Cigarette électronique: la défiance des experts envers le rapport alarmiste de l'OMS

Femme vapotant lors du salon Vapexpo de Bordeaux, le 13 mars 2014. - Nicolas Tucat - AFP
Le 26 août dernier, l'Organisation Mondiale de la Santé (OMS) rendait un rapport alarmant sur la dangerosité de la cigarette électronique. Des conclusions critiquées aujourd'hui par deux experts reconnus, dans la revue Addiction.
Ainsi Ann McNeill, professeur du Centre national des addictions au King's College de Londres et le docteur Jacques Le Houezec, spécialiste français du tabagisme et co-auteur de l'article relancent le débat, affirmant que la e-cigarette pourrait sauver plus de 50.000 vies rien qu'au Royaume-Uni. Le clivage reste patent chez les tabacologues, entre ceux qui craignent de voir l'industrie du tabac reprendre la main grâce au vapotage et ceux qui y voient un puissant moyen de sevrage.
Un rapport "trompeur" de l'OMS?
Ann McNeill l'assure sans détour: "Nous avons été surpris par le ton négatif du rapport et avons trouvé qu'il était trompeur et ne reflétait pas de manière précise les données disponibles. Les e-cigarettes sont nouvelles et nous ne disposons certes pas encore de toutes les réponses quant à leur impact sur la santé à long terme. Mais ce que nous savons, c'est qu'elles sont beaucoup plus sûres que les cigarettes (traditionnelles, ndlr), qui tuent plus de six millions de personnes par an à travers le monde."
Les experts ne pensent pas que l'utilisation de l'e-cigarette chez les jeunes soit un problème. Il est très rare que des non-fumeurs s'y convertissent, expliquent-ils. L'argument d'une avancée en sous-marin de l'industrie du tabac est donc balayé par le docteur Jacques Le Houezec qui juge que "la révolution de l'e-cigarette est le fait des consommateurs". Selon lui, "l'utilisation de la cigarette électronique pourrait sauver des millions de vies au cours de ce siècle et avoir l'impact de santé publique le plus important dans l'histoire de l'usage du tabac".

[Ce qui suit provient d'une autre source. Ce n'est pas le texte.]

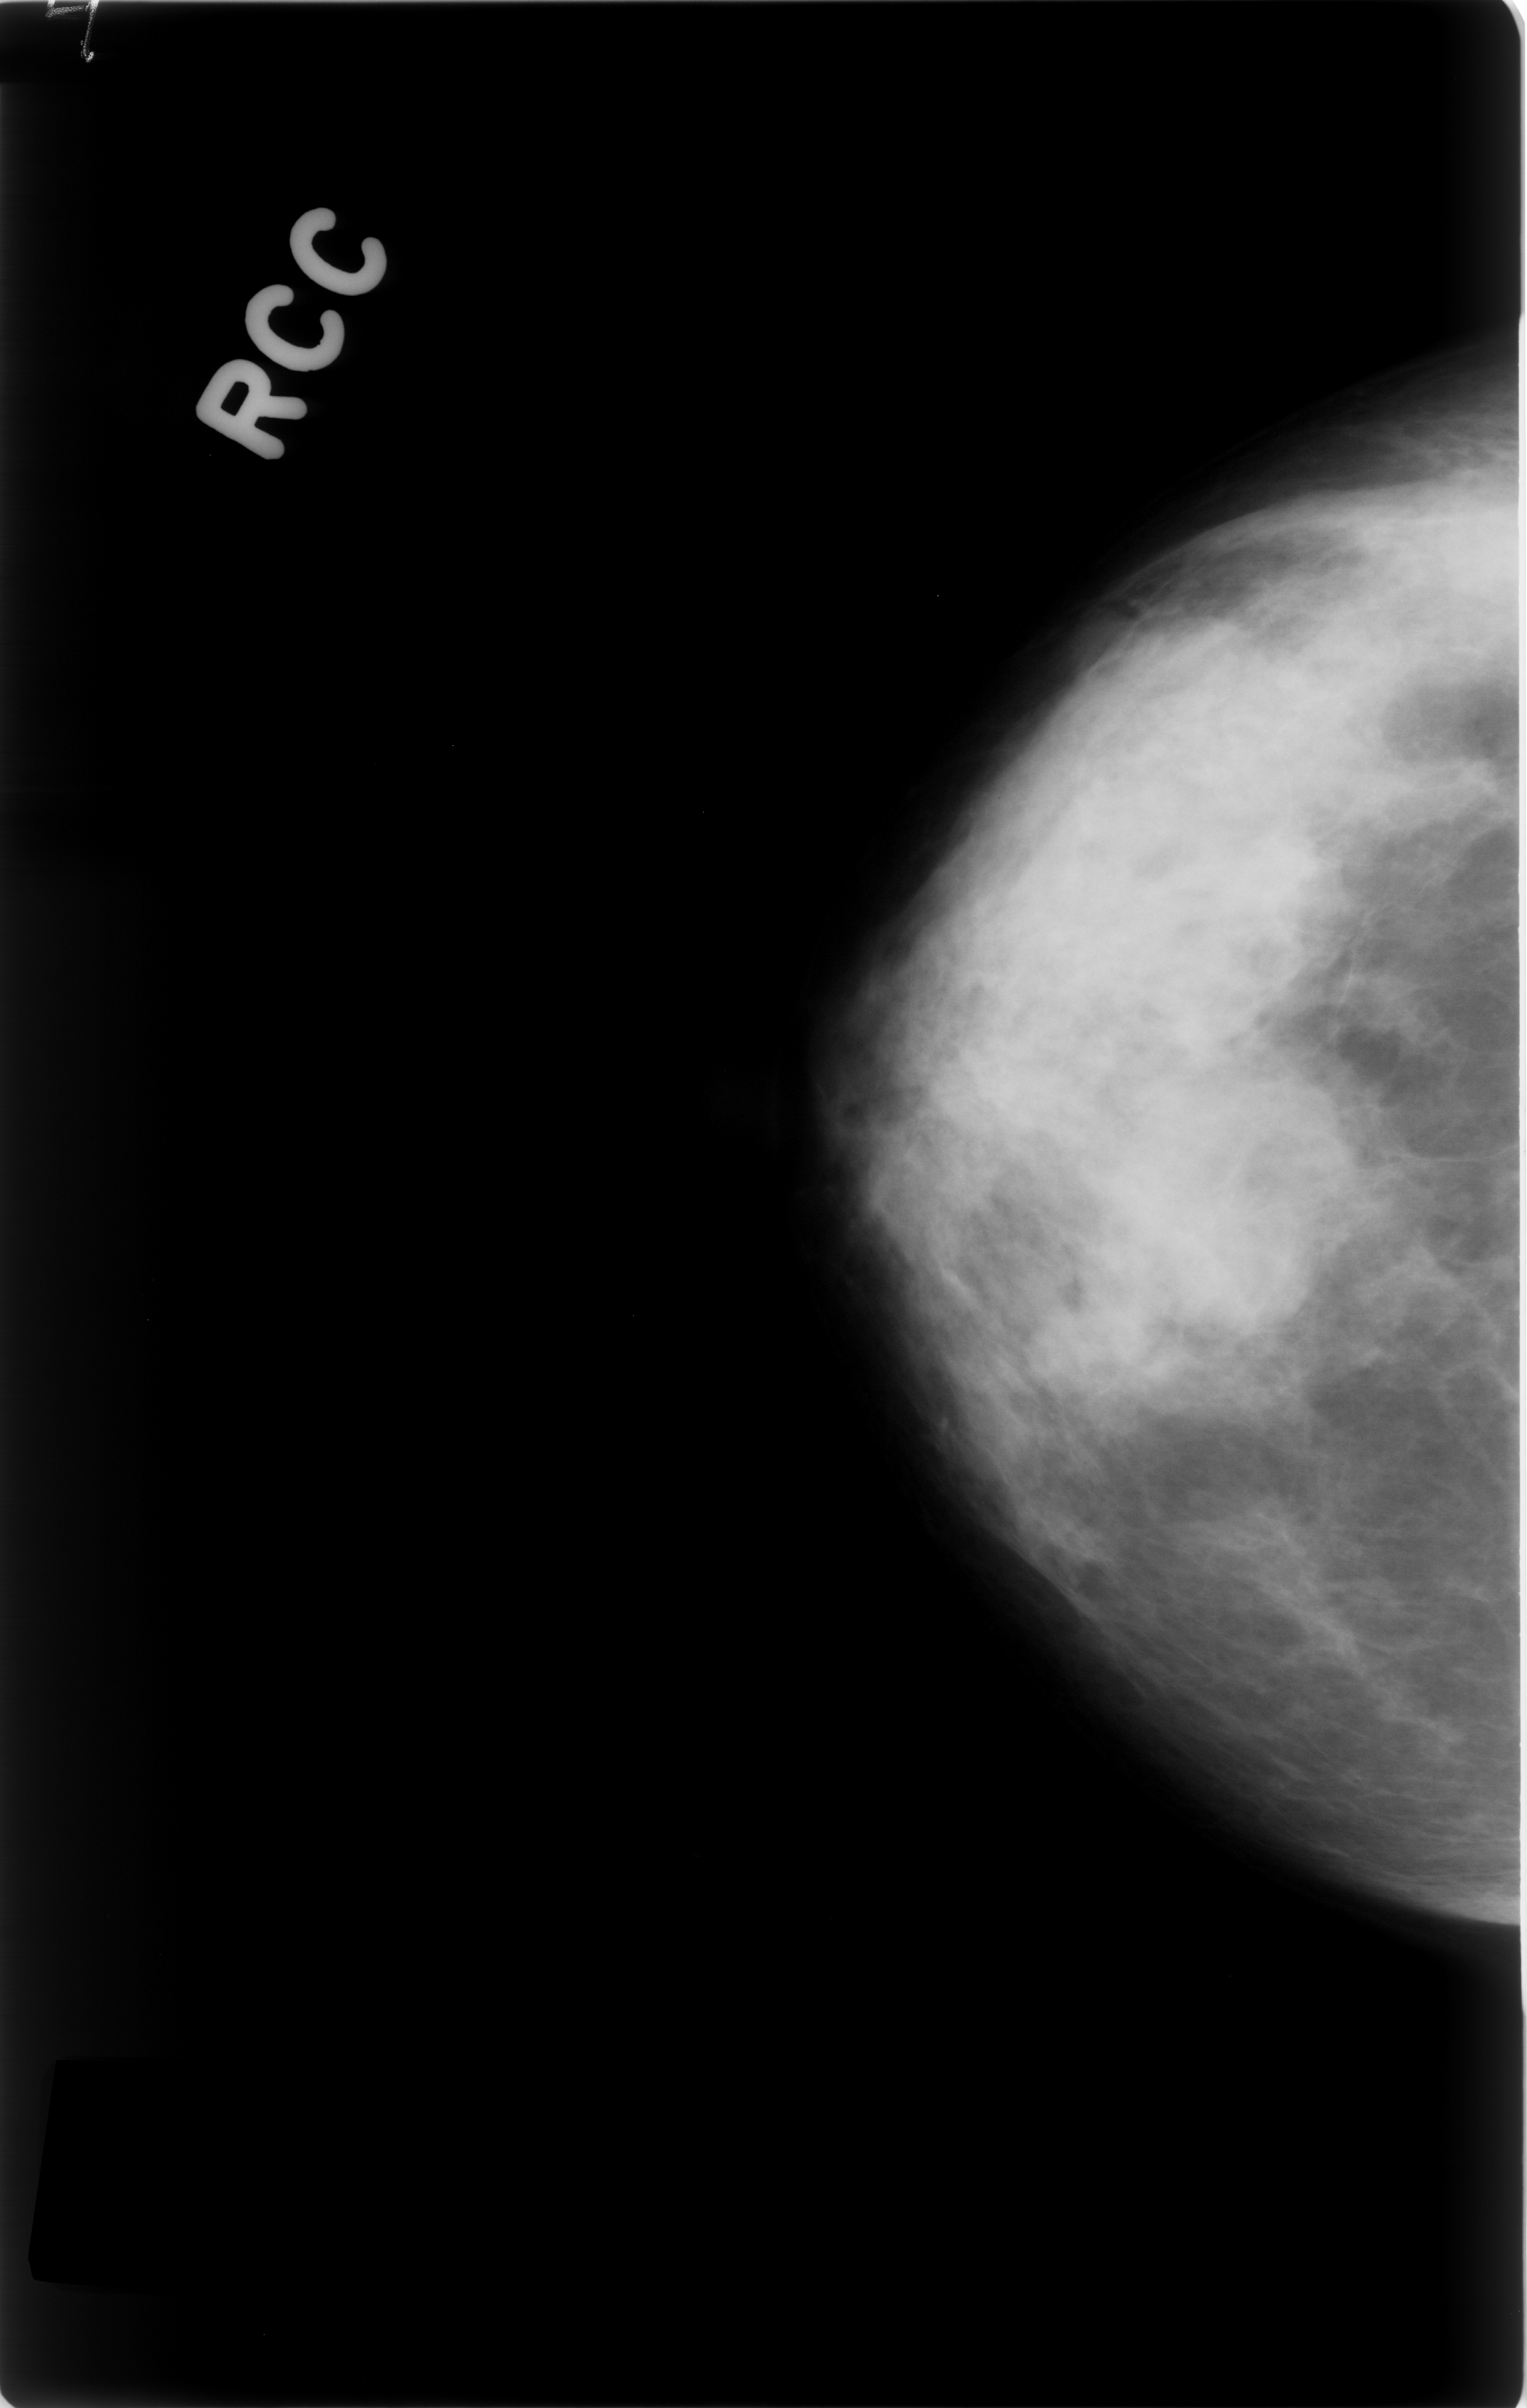
Mammogram (digitized film), right breast, CC view.
- Mass, shape lobulated, margins obscured; BI-RADS assessment category 3; subtlety rating 4 on a 1 (subtle) to 5 (obvious) scale; pathology result (as recorded, not read from the image): benign.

Une nocivité qui resterait à démontrer?
L'autre critique formulée envers le rapport de l'OMS est, toujours selon les auteurs de l'article, se fonde sur une incapacité à "reconnaître que les e-cigarettes ne sont pas seulement moins dangereuses que le tabac, mais que les toxines qu'elles contiennent ne représentent qu'une fraction de ce qu'on trouve dans une cigarette classique".
Un éditorial publié dans le British Journal of General Practice par des experts de l'UCL (University College London) vient appuyer cette critique et dit, en substance, que le message de l'OMS devrait se fonder sur des faits et non sur des préjugés. Le professeur Robert West, auteur principal de cette publication, explique: "Je comprends parfaitement les préoccupations au sujet des risques potentiels de ce phénomène (du passage de l'e-cigarette vers le tabagisme classique), mais il est essentiel que les experts en santé publique opèrent une distinction entre opinion et preuve et restent le plus objectif possible."